En salle cette semaine, Close du Belge Lukas Dhont a reçu le Grand Prix du festival de Cannes, et il est en nomination comme meilleur film étranger aux César et aux Oscar. Mediafilm a rencontré le cinéaste lors de son passage à Cinemania.
Comme Girl, votre premier film, Close aborde le thème de l’identité sexuelle, de l’ambiguïté des genres. D’où vous est venue l’inspiration pour ce deuxième film?
Le point de départ, c’est moi à 12 ans. J’étais en conflit avec mon corps et les attentes de la société à propos de la masculinité et de la sexualité. J’ai alors fui dans le cinéma pour éviter de me confronter au monde. À 17 ans, j’ai réalisé que le cinéma pouvait m’aider à résoudre ce conflit, dont je ne pouvais pas parler, enfant. Et ainsi, établir un dialogue constructif entre les autres et moi.
Un autre élément déclencheur a été un livre d’une psychologue américaine, qui a rencontré 150 garçons, de 13 ans à 18 ans. À 13 ans, ils parlaient de leurs amis en termes pleins d’amour, de fragilité, de complicité. Cinq ans plus tard, ils avaient beaucoup plus de réserves, évitant les notions de proximité, d’intimité, se gardant d’un vocabulaire émotionnel, souvent lié à la féminité dans notre société.
Bref, j’avais l’intention de faire un film sur la tendresse, sur l’amitié. Le dernier déclic a été la pandémie, qui nous a séparés de nos amis, de nos familles. La fragilité et la force du lien d’amitié sont alors devenues très claires pour moi. On peut avoir le coeur brisé quand on perd un ami.
Dans le rôle principal, le jeune Eden Dambrine est extraordinaire. Comment l’avez-vous choisi?
J’étais dans un train et j’écrivais le scénario de Close en écoutant de la musique. À côté de moi, un garçon expliquait quelque chose à ses amis. Ne pouvant pas entendre ce qu’il disait, j’ai observé ses gestes et ses regards. J’ai tout de suite perçu un monde qui se cachait dans ses yeux. Je le trouvais très nostalgique pour son âge, avec quelque chose d’angélique. Je lui ai alors demandé s’il voulait faire du cinéma et, après avoir lu le scénario, il a accepté. Eden est presque devenu le coauteur de Close. N’ayant plus le langage d’un garçon de 13 ans, je l’ai incité à parler avec ses mots. Je voulais créer quelque chose de vrai. C’était très beau de voir Eden jouer avec ça. Et ça a beaucoup enrichi le film.

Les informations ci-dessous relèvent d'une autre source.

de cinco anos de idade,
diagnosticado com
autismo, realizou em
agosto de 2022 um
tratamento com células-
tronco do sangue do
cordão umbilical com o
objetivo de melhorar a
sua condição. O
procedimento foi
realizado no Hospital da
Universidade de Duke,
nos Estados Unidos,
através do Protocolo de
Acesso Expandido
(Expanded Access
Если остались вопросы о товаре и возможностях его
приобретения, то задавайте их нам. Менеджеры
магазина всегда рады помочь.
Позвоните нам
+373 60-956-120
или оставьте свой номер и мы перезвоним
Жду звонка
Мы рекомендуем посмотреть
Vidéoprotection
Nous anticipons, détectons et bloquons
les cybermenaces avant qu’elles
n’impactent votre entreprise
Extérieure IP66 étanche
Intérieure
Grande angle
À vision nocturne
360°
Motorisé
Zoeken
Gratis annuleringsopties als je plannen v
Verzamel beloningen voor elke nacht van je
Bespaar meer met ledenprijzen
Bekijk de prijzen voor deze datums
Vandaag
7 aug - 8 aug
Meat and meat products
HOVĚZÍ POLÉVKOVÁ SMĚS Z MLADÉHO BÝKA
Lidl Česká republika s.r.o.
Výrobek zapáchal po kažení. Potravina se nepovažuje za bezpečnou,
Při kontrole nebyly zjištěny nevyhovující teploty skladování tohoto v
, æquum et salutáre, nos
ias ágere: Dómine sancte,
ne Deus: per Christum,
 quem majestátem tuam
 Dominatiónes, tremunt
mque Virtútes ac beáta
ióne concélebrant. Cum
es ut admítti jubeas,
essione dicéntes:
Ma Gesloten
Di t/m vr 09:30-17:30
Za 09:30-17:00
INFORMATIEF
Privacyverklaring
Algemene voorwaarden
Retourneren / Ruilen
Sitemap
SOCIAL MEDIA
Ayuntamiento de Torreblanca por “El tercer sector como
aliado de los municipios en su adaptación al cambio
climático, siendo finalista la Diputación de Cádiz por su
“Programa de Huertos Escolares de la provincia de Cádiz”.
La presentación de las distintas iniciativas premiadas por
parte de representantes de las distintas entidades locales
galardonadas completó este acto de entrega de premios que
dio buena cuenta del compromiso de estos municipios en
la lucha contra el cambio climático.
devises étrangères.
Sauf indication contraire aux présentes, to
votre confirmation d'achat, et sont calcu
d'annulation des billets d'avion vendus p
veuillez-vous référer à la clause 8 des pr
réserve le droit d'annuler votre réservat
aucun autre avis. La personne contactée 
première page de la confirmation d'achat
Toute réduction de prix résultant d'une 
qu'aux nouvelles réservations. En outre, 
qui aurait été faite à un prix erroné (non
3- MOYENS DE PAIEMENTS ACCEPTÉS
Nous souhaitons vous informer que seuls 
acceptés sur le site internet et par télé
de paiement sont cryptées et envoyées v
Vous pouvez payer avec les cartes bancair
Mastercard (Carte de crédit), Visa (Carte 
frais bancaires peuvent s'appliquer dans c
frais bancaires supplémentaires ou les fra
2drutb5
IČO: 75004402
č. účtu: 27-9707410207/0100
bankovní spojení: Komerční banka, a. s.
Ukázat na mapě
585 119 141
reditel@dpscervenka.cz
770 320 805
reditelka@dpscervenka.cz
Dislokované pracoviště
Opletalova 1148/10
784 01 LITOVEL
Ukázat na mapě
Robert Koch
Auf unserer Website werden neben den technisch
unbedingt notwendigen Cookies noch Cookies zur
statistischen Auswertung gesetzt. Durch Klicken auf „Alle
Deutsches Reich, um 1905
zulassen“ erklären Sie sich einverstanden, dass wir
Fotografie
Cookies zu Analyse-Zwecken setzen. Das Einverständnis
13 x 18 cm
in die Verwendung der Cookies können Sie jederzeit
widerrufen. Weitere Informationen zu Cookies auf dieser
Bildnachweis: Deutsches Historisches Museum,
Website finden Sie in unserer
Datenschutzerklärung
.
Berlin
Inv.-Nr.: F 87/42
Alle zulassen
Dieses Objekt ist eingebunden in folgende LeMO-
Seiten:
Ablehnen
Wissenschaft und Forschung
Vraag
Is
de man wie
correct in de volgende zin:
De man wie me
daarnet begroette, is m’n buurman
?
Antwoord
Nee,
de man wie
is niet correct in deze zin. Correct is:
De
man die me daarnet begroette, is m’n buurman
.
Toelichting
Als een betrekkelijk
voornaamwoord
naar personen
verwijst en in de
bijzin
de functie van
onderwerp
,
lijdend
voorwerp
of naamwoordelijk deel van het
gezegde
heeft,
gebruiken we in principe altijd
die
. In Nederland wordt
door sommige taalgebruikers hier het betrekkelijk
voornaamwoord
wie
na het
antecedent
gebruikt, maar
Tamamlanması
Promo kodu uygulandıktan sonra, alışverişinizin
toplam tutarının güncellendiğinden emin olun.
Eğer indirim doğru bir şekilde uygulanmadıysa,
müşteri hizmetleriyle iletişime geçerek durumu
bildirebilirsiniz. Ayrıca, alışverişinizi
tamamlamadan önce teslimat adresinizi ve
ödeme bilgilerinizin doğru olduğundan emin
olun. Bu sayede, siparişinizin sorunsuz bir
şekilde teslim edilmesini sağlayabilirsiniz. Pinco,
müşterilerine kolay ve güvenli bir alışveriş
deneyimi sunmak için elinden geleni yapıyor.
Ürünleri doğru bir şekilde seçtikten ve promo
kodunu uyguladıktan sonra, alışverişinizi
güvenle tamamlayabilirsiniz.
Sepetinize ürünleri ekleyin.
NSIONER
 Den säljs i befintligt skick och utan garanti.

Votre cinéma a une parenté évidente avec celui des frères Dardenne, mais vous semblez privilégier l’intime plutôt que la sphère sociale…
Je me considère, en effet, comme un élève des cinéastes belges qui m’ont précédé. Les frères Dardenne, bien sûr, mais aussi Chantal Akerman, m’ont appris tellement sur la mise en scène, l’utilisation du cadre pour montrer un personnage, ou l’enfermer dans l’image. Cela dit, j’ai essayé de trouver ma propre voie, en soignant davantage la lumière, en recherchant la beauté.
Les courses du héros à travers les champs de fleurs sont effectivement magnifiques, visuellement éblouissantes.
Ma mère, qui était professeure et peintre, m’a enseigné à voir les couleurs, à trouver de la beauté partout, même dans la noirceur et dans les ombres. Ça a beaucoup influencé mon style.